## Extrait choisi
________________

En homme expérimenté par quinze années de pouvoir, le président de l’Union des Comores, Azali Assoumani, semble avoir décidé de rééditer le scénario de sa réélection en 2019. Le déroulement du scrutin présidentiel, dimanche 14 janvier, où 340 000 électeurs étaient appelés aux urnes, a été, comme cinq ans plus tôt, marqué par une accumulation de fraudes, selon l’opposition.
« Il n’y a pas eu d’élection », accusait avant la fin du vote, le candidat Mouigni Baraka, dans une déclaration commune aux cinq opposants. Des irrégularités ont été signalées dans les trois îles de l’archipel avant la clôture des bureaux. Plusieurs vidéos diffusées sur les réseaux sociaux montrent des bourrages d’urnes. Un cas s’est même déroulé sous les yeux d’une équipe d’observateurs internationaux, dans le nord de l’île de la Grande Comore. Le candidat Mouigni Baraka a également dénoncé des fraudes où « l’armée a ramassé des urnes et les a amenées dans les casernes de la gendarmerie nationale, dans plusieurs localités, surtout sur l’île d’Anjouan », où se trouve plus d’un tiers des électeurs
C’est sur cette île qu’à la mi-journée, un autre candidat de l’opposition, l’ancien ministre de l’Intérieur, Mohamed Daoud Kiki, a intercepté un camion militaire transportant une dizaine d’urnes. « Des militaires ont interrompu le vote, c’est inacceptable », s’est-il insurgé, au milieu de la route, dans le village de Mramani, devant un barrage dressé par ses partisans. Ces quelques urnes sont finalement retournées dans les bureaux de vote.
« Si on gagne dès le premier tour, on gagne du temps et de l’argent »
L’ensemble de ces dénonciations ne semblent guère embarrasser le président sortant, Azali Assoumani, qui affiche sa confiance dans une victoire au premier tour, comme en 2019. « C’est Dieu qui décidera et le peuple comorien. Si on gagne dès le premier tour, on gagne du temps et de l’argent », estimait-il au moment du vote, tout en se réjouissant de « l’ancrage de la démocratie » dans son pays.
Son camp s’est en revanche chargé de contre-attaquer en son nom. « Il ne peut pas y avoir de bourrages d’urnes », assène Houmed Msaidie, le porte-parole du gouvernement, prévenant dans le même temps que « l’Etat ne laissera pas faire les nervis de l’opposition » qui compteraient se rassembler pour contester le scrutin. En 2019, trois morts avaient été recensés après le déploiement des forces de sécurité.

________________

## Relevés de données
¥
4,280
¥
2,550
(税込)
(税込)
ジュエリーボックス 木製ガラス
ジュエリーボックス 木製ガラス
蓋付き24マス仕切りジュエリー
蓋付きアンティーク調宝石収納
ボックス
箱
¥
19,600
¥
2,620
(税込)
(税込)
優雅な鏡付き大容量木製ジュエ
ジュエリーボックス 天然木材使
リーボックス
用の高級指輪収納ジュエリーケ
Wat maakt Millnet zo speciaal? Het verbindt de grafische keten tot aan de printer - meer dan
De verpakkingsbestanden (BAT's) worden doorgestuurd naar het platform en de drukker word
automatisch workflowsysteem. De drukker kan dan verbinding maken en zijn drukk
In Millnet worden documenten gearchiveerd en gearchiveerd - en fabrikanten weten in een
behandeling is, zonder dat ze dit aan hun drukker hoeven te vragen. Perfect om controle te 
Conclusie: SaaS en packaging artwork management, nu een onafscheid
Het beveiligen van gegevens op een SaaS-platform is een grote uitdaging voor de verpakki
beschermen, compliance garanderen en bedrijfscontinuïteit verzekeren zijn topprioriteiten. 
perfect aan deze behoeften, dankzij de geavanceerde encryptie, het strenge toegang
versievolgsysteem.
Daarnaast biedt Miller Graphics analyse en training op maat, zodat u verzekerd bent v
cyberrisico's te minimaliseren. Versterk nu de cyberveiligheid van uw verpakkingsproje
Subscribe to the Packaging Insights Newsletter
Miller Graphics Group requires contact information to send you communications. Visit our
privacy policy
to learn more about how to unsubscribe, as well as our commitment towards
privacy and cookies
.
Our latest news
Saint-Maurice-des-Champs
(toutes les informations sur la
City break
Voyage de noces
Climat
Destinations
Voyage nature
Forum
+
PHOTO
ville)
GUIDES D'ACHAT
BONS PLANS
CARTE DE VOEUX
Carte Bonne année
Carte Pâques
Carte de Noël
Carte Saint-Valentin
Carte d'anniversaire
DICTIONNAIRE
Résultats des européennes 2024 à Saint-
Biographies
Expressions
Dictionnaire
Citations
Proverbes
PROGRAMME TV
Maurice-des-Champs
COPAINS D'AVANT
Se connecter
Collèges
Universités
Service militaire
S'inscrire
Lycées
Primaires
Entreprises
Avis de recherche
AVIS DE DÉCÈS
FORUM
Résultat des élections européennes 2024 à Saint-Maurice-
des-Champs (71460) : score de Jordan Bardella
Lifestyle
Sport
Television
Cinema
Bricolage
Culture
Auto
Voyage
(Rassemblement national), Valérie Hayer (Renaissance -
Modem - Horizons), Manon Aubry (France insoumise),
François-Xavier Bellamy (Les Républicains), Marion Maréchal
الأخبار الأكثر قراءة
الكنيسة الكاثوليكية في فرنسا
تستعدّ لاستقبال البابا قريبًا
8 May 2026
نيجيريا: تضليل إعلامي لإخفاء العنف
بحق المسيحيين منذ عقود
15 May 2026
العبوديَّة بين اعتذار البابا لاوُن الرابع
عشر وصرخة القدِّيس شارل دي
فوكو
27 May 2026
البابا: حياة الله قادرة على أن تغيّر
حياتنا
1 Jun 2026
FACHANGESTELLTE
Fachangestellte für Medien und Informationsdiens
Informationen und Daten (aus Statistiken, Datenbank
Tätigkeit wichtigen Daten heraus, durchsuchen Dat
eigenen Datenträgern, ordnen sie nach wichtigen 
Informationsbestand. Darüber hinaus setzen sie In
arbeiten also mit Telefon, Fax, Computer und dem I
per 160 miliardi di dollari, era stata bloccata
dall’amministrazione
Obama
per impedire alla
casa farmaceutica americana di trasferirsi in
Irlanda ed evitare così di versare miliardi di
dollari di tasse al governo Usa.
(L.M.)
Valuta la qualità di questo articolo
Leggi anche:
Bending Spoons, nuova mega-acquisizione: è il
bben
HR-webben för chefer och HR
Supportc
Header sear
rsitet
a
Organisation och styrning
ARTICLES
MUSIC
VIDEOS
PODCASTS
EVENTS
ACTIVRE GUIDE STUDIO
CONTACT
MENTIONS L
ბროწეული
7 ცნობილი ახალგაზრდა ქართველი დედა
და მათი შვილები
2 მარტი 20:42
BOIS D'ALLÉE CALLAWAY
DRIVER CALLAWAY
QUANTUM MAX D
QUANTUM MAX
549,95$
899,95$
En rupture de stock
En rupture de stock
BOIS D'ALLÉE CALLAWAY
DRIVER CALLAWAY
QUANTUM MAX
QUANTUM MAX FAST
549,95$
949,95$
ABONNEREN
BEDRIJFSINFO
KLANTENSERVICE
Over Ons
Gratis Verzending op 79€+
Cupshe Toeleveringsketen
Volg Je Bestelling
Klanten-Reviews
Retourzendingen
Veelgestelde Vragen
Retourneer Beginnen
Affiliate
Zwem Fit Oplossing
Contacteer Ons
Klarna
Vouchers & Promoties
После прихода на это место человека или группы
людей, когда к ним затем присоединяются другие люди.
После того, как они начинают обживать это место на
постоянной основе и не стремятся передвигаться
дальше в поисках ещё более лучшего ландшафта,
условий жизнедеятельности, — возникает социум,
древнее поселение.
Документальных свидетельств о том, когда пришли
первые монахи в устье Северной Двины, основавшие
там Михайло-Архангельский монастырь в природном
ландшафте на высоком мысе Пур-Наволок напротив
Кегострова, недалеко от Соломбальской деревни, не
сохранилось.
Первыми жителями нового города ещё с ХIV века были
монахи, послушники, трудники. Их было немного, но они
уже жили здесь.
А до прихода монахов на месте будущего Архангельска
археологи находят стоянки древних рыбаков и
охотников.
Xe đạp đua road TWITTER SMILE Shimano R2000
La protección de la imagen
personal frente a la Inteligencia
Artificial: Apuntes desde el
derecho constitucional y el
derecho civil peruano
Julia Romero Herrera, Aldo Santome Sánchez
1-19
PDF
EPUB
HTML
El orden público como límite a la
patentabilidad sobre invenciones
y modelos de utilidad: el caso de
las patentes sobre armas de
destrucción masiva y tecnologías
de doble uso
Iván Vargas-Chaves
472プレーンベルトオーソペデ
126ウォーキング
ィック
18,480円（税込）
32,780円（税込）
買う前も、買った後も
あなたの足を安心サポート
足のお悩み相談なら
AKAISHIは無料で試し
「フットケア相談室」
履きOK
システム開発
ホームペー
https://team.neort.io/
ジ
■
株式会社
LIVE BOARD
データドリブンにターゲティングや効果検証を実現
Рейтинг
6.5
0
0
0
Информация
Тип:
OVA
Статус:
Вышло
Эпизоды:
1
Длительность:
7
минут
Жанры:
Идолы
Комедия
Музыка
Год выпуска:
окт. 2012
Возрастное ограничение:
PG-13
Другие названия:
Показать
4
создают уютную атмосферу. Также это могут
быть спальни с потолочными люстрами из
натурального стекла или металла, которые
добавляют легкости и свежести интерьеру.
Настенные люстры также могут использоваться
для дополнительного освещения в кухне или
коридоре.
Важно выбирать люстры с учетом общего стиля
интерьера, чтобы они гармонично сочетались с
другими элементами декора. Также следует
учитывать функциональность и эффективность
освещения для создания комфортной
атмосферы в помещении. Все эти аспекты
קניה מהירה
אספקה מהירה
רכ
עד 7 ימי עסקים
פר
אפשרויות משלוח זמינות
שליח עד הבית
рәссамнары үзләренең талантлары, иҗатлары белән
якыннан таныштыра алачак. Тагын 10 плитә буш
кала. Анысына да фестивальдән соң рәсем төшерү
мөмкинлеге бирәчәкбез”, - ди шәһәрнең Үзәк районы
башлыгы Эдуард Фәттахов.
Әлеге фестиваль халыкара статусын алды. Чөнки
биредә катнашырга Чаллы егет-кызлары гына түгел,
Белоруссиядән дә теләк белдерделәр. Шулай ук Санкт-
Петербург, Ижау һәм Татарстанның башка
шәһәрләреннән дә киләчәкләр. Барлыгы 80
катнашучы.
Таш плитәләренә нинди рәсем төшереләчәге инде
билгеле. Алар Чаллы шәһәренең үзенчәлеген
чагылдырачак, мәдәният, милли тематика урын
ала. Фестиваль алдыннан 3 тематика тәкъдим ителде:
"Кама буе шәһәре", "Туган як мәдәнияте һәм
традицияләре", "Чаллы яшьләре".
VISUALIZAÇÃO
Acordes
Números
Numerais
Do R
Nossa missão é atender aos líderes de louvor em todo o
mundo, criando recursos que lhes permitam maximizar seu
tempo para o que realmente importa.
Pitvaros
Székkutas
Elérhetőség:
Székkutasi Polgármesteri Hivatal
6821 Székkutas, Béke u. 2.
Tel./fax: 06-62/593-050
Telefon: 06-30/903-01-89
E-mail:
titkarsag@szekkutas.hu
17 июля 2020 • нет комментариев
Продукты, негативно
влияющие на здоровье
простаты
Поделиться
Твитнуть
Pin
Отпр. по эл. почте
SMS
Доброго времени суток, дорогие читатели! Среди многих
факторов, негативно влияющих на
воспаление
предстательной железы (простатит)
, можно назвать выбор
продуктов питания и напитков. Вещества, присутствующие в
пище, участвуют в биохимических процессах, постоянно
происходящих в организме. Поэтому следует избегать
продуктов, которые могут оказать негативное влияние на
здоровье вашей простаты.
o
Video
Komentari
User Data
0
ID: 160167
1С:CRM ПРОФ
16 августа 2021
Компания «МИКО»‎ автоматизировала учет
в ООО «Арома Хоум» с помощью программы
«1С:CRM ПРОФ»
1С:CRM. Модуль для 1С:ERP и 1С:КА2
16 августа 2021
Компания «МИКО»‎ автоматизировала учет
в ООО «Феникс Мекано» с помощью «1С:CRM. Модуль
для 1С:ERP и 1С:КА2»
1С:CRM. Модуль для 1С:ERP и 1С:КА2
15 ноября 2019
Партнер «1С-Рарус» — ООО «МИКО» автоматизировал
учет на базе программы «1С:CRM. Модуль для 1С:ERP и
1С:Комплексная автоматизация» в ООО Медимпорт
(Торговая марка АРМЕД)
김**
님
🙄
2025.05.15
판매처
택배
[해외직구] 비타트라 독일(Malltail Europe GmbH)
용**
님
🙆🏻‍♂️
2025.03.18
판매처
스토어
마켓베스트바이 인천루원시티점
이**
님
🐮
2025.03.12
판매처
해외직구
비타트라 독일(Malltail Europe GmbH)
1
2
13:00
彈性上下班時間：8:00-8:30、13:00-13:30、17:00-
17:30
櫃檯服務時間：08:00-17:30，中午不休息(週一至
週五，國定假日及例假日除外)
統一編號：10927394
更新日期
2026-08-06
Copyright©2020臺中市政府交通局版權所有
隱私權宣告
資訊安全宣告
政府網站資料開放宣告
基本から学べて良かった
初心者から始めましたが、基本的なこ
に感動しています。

________________

Recopiez fidèlement le passage de l'extrait sur l'élection présidentielle aux Comores, en commençant par « Son camp s’est » et en allant jusqu'à « forces de sécurité. ».

Son camp s’est en revanche chargé de contre-attaquer en son nom. « Il ne peut pas y avoir de bourrages d’urnes », assène Houmed Msaidie, le porte-parole du gouvernement, prévenant dans le même temps que « l’Etat ne laissera pas faire les nervis de l’opposition » qui compteraient se rassembler pour contester le scrutin. En 2019, trois morts avaient été recensés après le déploiement des forces de sécurité.